16 de septiembre de 2009

Manifiesto del surrealismo jurídico: trigésimo segunda entrega

En la producción del sentido del mundo, el hombre precisa construir ficciones que sirvan como una pesadilla para el olvido, para la pérdida de la memoria histórica.
La mejor manera de aplastar los procesos de afirmación de autonomía es reconocerlos oficialmente, otorgándoles legitimidad institucional, brindándoles subvenciones y un estatuto normativo que los proteja. Nunca se debe reivindicar un ministerio de protección a la marginalidad, ni un ministerio para la defensa ecológica. Los dieputados verdes son antiecológicos. Las prácticas de autonomía nunca son resueltas por los profesionales de la política. No se hace, por ejemplo, ecología en una urna, votando por el partido verde. De esta forma estaremos corriendo el riesgo de concretizar la pesadilla de nuestro devenir animal. Estamos obligados a inventar una nueva pragmática, a crear dispositivos que consigan el orden totalitario que hace la gestión de nuestras sociedades. En la instancia del despertar, junto con la interpretación de la pesadilla, estamos obligados a crear lo nuevo sin imitar lo viejo. Lo nuevo no se aprende. Se inventa operativamente en una experiencia transformadora, sin subvenciones, paternalismos jurídicos y políticos, ni irracionalismos ilustrados.

- - -

* TAREAS DEL EJERCICIO:
a: Indica si cada afirmación concuerda con el manifiesto y responde sí o no, citando textualmente las palabras decisivas. (i) Lo nuevo se aprende imitando lo viejo. (ii) Las prácticas de autonomía nunca son resueltas por los profesionales de la política. (iii) Conviene reivindicar un ministerio para la defensa ecológica.
b: Transcribe sin cambios el tramo del manifiesto que va desde "Manifiesto del surrealismo" hasta "la memoria histórica.".

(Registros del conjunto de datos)

- - -

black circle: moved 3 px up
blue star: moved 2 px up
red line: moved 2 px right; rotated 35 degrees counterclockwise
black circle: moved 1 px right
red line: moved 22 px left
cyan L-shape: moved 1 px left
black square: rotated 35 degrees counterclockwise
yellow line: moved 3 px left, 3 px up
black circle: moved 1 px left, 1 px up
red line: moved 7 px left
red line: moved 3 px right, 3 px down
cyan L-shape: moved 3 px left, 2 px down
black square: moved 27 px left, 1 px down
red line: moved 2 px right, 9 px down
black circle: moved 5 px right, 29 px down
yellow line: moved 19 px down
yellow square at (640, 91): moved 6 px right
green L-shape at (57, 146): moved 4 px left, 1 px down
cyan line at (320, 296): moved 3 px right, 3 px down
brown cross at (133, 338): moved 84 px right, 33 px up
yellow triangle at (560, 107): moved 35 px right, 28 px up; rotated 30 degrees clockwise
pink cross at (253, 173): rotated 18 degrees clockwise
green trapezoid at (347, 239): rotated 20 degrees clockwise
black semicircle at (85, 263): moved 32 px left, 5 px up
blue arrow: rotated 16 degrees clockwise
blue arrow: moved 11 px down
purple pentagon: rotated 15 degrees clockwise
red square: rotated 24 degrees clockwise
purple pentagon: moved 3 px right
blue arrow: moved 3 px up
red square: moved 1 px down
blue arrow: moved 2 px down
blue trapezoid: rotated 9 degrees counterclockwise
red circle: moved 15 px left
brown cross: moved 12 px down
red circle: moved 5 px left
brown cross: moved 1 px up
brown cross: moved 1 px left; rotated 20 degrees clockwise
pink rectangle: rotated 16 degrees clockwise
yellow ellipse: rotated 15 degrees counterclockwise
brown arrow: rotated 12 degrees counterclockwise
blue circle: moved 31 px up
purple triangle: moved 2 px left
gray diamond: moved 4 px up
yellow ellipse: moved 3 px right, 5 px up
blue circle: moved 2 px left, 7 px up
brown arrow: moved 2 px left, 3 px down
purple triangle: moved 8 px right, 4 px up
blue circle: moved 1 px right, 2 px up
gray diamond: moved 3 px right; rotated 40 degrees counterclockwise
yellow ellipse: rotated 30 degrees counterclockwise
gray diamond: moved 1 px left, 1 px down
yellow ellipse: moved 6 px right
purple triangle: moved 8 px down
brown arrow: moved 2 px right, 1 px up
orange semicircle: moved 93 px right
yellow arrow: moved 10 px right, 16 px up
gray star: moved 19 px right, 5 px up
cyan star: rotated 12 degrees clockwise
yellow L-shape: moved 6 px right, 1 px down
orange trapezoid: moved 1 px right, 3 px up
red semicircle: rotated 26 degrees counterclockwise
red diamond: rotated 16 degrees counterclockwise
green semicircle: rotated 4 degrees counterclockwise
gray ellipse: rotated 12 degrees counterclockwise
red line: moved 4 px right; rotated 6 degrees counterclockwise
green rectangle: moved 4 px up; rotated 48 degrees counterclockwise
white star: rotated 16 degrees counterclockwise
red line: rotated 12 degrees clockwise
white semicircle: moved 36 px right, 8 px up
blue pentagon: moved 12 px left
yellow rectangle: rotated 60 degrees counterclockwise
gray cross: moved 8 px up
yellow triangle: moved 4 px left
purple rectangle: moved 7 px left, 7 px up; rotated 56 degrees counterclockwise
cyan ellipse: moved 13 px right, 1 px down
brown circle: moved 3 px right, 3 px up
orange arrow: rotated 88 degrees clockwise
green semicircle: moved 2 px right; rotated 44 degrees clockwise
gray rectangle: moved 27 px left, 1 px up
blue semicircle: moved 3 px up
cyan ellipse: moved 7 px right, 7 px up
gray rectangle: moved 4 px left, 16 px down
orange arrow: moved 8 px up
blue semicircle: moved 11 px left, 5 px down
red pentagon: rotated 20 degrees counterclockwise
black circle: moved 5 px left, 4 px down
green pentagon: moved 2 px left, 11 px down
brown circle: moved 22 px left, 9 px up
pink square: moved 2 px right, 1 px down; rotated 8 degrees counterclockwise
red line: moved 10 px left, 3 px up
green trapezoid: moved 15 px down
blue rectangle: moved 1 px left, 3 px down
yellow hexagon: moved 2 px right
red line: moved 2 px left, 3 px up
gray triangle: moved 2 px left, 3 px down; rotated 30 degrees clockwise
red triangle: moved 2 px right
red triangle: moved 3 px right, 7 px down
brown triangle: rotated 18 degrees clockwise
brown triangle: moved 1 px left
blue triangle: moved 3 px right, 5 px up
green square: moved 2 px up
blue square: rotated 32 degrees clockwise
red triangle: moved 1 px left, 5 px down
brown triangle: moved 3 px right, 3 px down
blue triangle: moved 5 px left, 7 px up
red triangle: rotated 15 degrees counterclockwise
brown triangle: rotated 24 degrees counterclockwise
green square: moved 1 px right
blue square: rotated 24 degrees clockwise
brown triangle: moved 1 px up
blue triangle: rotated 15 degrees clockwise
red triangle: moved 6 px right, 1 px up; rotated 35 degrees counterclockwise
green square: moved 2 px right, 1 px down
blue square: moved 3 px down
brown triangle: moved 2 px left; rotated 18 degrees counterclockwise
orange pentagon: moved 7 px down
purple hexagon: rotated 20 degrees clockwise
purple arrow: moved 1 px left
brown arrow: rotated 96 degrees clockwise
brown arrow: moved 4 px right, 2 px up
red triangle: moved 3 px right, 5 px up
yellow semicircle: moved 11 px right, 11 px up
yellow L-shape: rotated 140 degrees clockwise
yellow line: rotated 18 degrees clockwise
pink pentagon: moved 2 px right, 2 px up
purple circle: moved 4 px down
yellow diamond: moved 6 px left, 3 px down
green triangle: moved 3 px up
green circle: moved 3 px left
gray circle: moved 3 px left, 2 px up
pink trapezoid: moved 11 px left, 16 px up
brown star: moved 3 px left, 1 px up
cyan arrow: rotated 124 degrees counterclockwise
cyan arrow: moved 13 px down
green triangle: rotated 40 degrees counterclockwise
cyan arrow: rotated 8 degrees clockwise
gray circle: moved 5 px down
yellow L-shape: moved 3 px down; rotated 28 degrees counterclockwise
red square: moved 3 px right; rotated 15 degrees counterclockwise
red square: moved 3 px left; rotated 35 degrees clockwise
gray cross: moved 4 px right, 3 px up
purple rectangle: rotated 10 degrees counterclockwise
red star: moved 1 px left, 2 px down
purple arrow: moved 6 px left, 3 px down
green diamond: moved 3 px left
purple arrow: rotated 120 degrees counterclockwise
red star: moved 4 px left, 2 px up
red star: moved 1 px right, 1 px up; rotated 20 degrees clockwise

- - -

* RESPUESTAS EN ORDEN:
a:
(i) No: "Lo nuevo no se aprende."
(ii) Sí: "Las prácticas de autonomía nunca son resueltas por los profesionales de la política."
(iii) No: "Nunca se debe reivindicar un ministerio de protección a la marginalidad, ni un ministerio para la defensa ecológica."

b:
Manifiesto del surrealismo jurídico: trigésimo segunda entrega

En la producción del sentido del mundo, el hombre precisa construir ficciones que sirvan como una pesadilla para el olvido, para la pérdida de la memoria histórica.